The most important lesson I learned as a developing artist was accidental, and if I hadn’t been forced into it, I would have almost certainly continued to hang on to my every “masterpiece.”
I had never built anything. Anything. I had never worked in a woodshop. I don’t measure things very well and don’t pay that much attention to detail. So, building things was not exactly in my artistic wheelhouse. So, of course, when I decided to build something in my first sculpture class, I went big. I built a large cube that looked like a kid’s A-B-C block, but you could get inside. I’ll spare you the details of my early efforts at conceptual art, but the piece did make it into the student show! People got in. People liked it.
Enter ego: Yes, I am Artist. Brilliance. Can you feel that!?
I went home for the summer while the Student Show wrapped up and when I came back, there was my masterpiece, sitting in the hallway. As I stood looking at it, one of my teachers approached and said: “You have to get that out of here.”
Apparently, everyone didn’t feel it should be a permanent installation in the studio hallways. And, apparently, it didn’t fit through any doorways I could reasonably get to. Hmm…what to do!?
The answer was back in the sculpture studio, where it all began… and it was a saws-all.

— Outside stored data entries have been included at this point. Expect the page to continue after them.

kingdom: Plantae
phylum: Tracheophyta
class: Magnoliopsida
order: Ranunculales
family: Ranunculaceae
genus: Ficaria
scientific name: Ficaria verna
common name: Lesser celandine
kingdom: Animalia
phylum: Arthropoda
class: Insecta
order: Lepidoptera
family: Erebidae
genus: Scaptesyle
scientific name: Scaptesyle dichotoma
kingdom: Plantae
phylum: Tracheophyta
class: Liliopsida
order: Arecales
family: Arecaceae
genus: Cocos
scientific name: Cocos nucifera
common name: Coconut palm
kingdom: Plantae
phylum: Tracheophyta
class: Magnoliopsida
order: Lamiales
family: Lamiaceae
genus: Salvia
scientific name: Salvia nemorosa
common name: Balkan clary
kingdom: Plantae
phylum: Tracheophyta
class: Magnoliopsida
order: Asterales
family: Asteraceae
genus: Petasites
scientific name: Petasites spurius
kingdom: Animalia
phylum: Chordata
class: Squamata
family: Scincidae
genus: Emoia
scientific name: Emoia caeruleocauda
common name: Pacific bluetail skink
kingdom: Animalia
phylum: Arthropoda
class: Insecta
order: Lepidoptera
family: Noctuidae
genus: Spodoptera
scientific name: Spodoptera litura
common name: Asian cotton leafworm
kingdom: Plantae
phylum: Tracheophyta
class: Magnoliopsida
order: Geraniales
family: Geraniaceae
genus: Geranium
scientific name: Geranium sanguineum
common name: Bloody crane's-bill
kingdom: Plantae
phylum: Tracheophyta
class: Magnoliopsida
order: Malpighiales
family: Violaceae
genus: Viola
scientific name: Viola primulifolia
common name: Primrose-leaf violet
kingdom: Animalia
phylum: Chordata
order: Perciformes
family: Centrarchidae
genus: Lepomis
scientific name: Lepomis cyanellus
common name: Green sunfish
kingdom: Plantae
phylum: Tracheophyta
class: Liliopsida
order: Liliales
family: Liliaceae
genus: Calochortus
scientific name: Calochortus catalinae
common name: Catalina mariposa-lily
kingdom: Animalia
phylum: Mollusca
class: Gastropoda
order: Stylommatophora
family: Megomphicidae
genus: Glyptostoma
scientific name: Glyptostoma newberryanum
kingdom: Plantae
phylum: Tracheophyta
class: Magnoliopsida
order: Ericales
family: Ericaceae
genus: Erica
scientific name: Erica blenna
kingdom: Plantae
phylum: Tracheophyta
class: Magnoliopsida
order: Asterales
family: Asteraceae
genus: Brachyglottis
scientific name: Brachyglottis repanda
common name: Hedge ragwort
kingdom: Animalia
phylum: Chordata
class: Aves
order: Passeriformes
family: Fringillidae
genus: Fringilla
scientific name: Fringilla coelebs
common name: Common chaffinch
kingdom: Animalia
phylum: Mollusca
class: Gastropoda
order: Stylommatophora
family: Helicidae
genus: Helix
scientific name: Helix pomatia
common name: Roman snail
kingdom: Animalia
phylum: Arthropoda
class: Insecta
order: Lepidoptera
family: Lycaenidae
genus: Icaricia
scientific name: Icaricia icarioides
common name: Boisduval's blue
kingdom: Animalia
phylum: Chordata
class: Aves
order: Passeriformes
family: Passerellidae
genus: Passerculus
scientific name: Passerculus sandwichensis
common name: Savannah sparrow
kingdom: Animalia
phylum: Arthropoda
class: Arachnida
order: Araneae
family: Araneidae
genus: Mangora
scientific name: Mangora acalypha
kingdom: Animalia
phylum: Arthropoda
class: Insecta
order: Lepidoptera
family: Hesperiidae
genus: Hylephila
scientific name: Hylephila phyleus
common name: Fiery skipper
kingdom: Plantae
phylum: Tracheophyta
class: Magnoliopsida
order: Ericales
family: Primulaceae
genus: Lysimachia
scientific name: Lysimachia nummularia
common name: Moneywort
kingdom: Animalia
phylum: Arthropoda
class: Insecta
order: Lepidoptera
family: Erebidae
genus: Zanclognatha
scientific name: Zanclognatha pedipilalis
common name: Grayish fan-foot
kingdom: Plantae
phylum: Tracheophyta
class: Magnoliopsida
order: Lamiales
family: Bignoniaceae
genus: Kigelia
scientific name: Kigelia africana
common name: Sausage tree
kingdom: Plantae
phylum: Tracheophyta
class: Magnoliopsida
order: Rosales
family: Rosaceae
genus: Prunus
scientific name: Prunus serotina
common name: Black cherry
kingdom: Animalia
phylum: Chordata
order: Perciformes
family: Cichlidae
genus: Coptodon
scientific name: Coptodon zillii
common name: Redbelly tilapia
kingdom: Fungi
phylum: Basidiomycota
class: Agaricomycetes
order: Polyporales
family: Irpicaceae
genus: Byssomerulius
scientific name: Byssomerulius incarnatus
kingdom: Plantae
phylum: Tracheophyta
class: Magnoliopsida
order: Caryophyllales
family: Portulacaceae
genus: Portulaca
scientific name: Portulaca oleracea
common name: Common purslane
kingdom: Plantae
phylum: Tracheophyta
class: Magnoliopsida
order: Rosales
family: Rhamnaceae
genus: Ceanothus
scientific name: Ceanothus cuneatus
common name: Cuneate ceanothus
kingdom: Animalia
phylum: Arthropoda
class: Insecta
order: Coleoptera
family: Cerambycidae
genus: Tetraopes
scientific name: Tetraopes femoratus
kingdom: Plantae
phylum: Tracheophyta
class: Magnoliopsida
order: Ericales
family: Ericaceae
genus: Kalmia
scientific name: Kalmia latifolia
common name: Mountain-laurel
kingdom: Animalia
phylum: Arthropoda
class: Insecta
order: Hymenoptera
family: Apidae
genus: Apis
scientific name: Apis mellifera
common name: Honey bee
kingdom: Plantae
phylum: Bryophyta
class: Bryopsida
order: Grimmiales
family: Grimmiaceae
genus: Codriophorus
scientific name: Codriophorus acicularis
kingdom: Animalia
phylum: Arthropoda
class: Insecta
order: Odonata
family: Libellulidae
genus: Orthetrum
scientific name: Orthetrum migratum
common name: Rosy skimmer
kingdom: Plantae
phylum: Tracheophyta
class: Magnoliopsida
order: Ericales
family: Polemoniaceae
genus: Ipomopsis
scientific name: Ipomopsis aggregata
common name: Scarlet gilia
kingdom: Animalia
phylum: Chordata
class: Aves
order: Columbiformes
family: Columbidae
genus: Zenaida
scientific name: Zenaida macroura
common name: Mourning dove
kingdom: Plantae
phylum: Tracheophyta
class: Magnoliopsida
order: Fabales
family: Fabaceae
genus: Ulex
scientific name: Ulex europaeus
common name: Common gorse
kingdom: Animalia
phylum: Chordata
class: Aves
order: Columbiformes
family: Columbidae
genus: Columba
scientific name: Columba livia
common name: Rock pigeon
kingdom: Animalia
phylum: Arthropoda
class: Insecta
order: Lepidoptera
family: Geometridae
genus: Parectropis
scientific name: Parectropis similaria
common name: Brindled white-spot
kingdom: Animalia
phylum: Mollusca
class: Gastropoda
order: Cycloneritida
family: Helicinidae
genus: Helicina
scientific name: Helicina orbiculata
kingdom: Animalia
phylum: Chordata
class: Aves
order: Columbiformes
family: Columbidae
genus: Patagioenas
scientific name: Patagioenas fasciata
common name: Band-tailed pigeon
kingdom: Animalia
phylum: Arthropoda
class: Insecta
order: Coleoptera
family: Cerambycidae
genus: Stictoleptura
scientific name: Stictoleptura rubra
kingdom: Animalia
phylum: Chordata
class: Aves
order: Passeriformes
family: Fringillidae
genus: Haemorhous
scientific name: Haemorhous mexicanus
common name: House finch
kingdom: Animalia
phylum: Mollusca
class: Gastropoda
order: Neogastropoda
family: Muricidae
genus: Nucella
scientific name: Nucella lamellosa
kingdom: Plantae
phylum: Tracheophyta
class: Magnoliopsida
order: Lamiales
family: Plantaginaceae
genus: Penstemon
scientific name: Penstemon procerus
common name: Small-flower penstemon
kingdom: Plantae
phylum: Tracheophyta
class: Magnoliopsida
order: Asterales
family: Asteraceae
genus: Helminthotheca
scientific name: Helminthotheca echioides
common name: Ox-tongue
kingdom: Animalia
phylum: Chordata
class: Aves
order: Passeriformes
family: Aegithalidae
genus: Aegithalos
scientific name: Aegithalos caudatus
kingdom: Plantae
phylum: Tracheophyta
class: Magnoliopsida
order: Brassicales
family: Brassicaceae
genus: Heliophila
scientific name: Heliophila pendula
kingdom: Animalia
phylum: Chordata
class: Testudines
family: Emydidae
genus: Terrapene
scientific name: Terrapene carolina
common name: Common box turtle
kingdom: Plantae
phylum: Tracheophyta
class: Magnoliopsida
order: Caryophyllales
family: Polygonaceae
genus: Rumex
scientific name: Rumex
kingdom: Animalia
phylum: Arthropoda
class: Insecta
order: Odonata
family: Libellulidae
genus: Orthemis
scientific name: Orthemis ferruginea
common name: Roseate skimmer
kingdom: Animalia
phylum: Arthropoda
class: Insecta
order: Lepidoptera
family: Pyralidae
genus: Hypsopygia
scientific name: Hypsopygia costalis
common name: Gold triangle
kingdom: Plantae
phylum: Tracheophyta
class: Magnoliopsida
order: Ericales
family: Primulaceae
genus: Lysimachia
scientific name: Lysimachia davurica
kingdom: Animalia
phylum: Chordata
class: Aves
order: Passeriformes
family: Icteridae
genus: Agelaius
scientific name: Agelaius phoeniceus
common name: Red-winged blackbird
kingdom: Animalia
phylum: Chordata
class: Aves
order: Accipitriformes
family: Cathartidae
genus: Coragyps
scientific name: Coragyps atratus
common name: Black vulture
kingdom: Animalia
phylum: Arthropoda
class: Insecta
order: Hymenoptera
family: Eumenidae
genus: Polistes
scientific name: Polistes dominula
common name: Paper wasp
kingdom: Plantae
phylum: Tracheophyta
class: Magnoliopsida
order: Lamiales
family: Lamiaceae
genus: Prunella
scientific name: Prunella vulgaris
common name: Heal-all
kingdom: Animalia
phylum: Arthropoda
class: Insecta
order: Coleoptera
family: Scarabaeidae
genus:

After the initial horror of the thought of destroying my piece, I plugged in the saw and gingerly started to cut. Within moments, I must have looked like the artist version of the Texas Chainsaw Massacre. I ripped that thing to pieces…sawing…splintering…crashing…cutting…and almost certainly bleeding.
And, in the final act of destruction, I dragged my masterpiece piece-by-piece outside and slung it over the side of the dumpster. Holy crap that felt good. It was humbling…and then completely liberating!
I have created art more freely since that day. And, when I teach art, I actually require my students to destroy a piece. I want them to become artists, not just to make pieces of art.
Fast forward fifteen years or so, and I was helping found my first technology startup focused on mobile communication in education. (It’s not lost on me, by the way, that the first sculpture I built and destroyed was also about improving education.) While we were still struggling to get distribution in a number of large school districts, we were presented with a new opportunity:
“We need this kind of app in hospitals.”
We were failing slowly in education and had to be humble enough to acknowledge it. We also had to have the courage to try something else, to keep iterating. Long story short, we seized the opportunity and, having invested countless hours and hundreds of thousands of dollars with a vision for helping high school students, we took the proverbial saws-all to the education app.
Humility is not about accepting loss or defeat. Humility is about owning the process of exploration and finding the strength and energy to keep doing it. It’s about putting failure in its proper place in our art and in our lives – right at the heart of what we are creating.